- Location: Colubandê, São Gonçalo, Rio de Janeiro, Brazil
- Date: 2 February 2022 c. 22:00 (UTC−3)
- Target: Durval Teófilo Filho
- Attack type: Murder by shooting
- Weapons: Firearm
- Deaths: 1
- Victims: Durval Teófilo Filho
- Perpetrator: Aurélio Alves Bezerra
- Defender: Saulo Alexandre
- Motive: Allegedly thinking the victim was a burglar
- Inquiry: Undergoing investigation
- Accused: Aurélio Alves Bezerra
- Charges: Murder
- Judge: Juliana Grillo El-Jaick

= Murder of Durval Teófilo Filho =

2022 killing in Rio de Janeiro, Brazil

The murder of Durval Teófilo Filho took place on the night of 2 February 2022 in São Gonçalo, Rio de Janeiro, Brazil. He was shot by a neighbour as he arrived at the building where he lived. The shooter allegedly thought that Durval was a burglar.

== Background ==
Durval Teófilo Filho, 38 years old at the time, was described by friends and relatives as someone "helpful, intelligent, hardworking, smiling and family". He had been married for 13 years to Luziane Teófilo, with whom he had a daughter, aged six at the time. He lived in a condominium in São Gonçalo, which he bought in search of more security. Durval worked as a stock replenisher in a supermarket in Niterói.

== Murder ==
Shortly after 10PM, Durval left the supermarket where he worked. He arrived home and was preparing to open the gate, looking for the key in his backpack. At that time, he was shot three times by his neighbor Aurélio Alves Bezerra, a Navy sergeant, who was inside a car. According to Aurélio, after seeing that Durval had approached his car very quickly, he decided to shoot him, hitting his stomach. He stated that he "believed that he would be robbed, as Durval was touching something around his waist, which he believed to be a firearm", while also saying that "since it was raining, he could not see with precision what Durval was holding". Aurélio asked if Durval was armed, and he replied that he was not. After confirming that Durval really wasn't armed, Aurélio came to help and took him to the Alberto Torres State Hospital, but he died on the spot. The report from the Instituto Médico Legal (IML) reported that the cause of death was bleeding caused by a firearm projectile.

=== Prison ===
Aurélio was arrested red-handed. To the police, he said that "the locality is dangerous and tends to have many robberies". Initially, the Baixada Fluminense Homicide Police indicted Aurélio for manslaughter with no intention to kill, and stipulated a bail of 120 thousand reais. At first, Aurélio was also listed as a "victim", since he declared that the act would have been self-defense, but this was changed shortly afterwards. After a custody hearing, Judge Ariadne Villella Lopes changed it to intentional homicide. In addition, the Public Prosecutor's Office requested that the arrest in flagrante delicto be converted into preventive detention. The sergeant's lawyer, Saulo Alexandre, considered the preventive detention unnecessary and said he would request a habeas corpus so that the client would respond freely.

== Repercussion ==
Luziane, the victim's wife, said that this was an act of racism: "Seeing the cameras, listening to the delegate's speech and what the neighbors are saying, I'm sure that this happened because he is black. Condominium resident, the neighbor didn't want to know. For me, yes, it was racism". Such a view was supported by the press. Durval's wake, at the São Miguel cemetery, witnessed by hundreds of people, was marked by protests from relatives and friends, displaying posters of "Black Lives Matter" and "we want justice for Durval".

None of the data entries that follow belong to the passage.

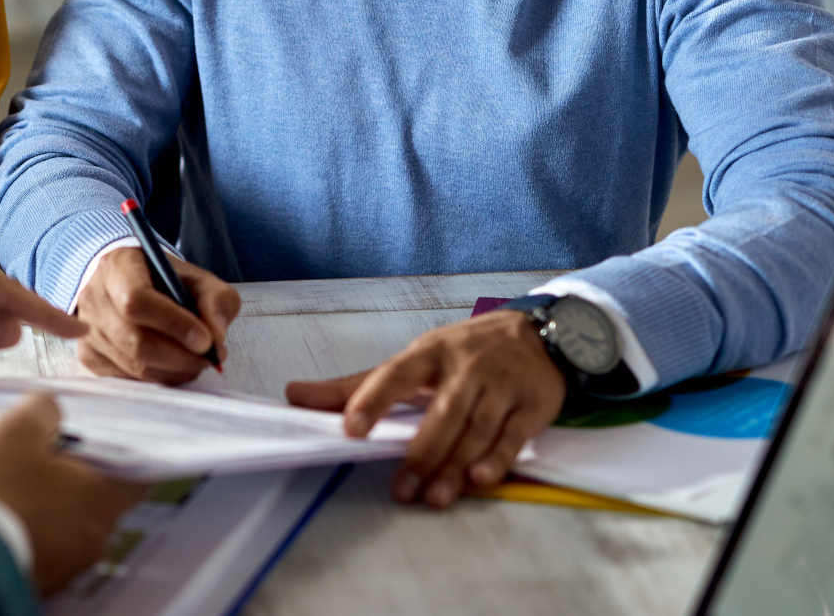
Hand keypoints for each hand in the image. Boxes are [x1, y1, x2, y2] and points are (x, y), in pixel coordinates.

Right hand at [0, 393, 146, 593]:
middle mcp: (85, 537)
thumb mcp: (18, 429)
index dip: (111, 446)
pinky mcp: (16, 570)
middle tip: (3, 431)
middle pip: (68, 483)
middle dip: (31, 453)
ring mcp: (53, 559)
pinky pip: (4, 525)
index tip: (89, 431)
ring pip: (28, 501)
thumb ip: (43, 409)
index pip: (131, 472)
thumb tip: (50, 410)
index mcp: (99, 500)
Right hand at [74, 247, 238, 383]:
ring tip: (194, 360)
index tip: (205, 339)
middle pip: (136, 341)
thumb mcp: (195, 277)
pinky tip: (171, 365)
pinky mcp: (89, 356)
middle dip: (181, 357)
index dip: (173, 324)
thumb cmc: (161, 280)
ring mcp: (87, 330)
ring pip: (134, 366)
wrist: (123, 282)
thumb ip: (215, 300)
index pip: (136, 300)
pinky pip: (128, 379)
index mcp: (117, 267)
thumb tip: (216, 337)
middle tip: (208, 357)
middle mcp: (94, 298)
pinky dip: (158, 378)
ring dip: (174, 370)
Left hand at [282, 310, 565, 506]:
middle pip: (442, 414)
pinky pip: (513, 436)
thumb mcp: (412, 360)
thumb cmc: (462, 353)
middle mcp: (465, 367)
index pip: (395, 374)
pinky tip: (479, 480)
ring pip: (476, 430)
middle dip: (421, 454)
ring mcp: (500, 386)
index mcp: (428, 353)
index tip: (351, 429)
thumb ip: (357, 385)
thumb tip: (293, 395)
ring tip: (434, 498)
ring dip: (455, 466)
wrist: (539, 335)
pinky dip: (498, 459)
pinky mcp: (532, 406)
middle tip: (400, 491)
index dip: (372, 400)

One more dead black and that's it? I've been through this in my life several times. My father was like that, I had cousins who were like that. But now again? Not now. I go where I have to go, understand? Because justice has to be done.

In a note, the Brazilian Navy said that it "became aware of the occurrence involving one of its military personnel, in São Gonçalo-RJ, and informs that it is collaborating with the responsible bodies to clarify the fact. The MB regrets what happened and sympathizes with the victim's family."

== Judgment ==
The first hearing on the case took place on 4 April 2022 at the 4th Criminal Court of the São Gonçalo Forum. The second hearing took place on 9 May 2022. Aurélio's preventive detention was maintained.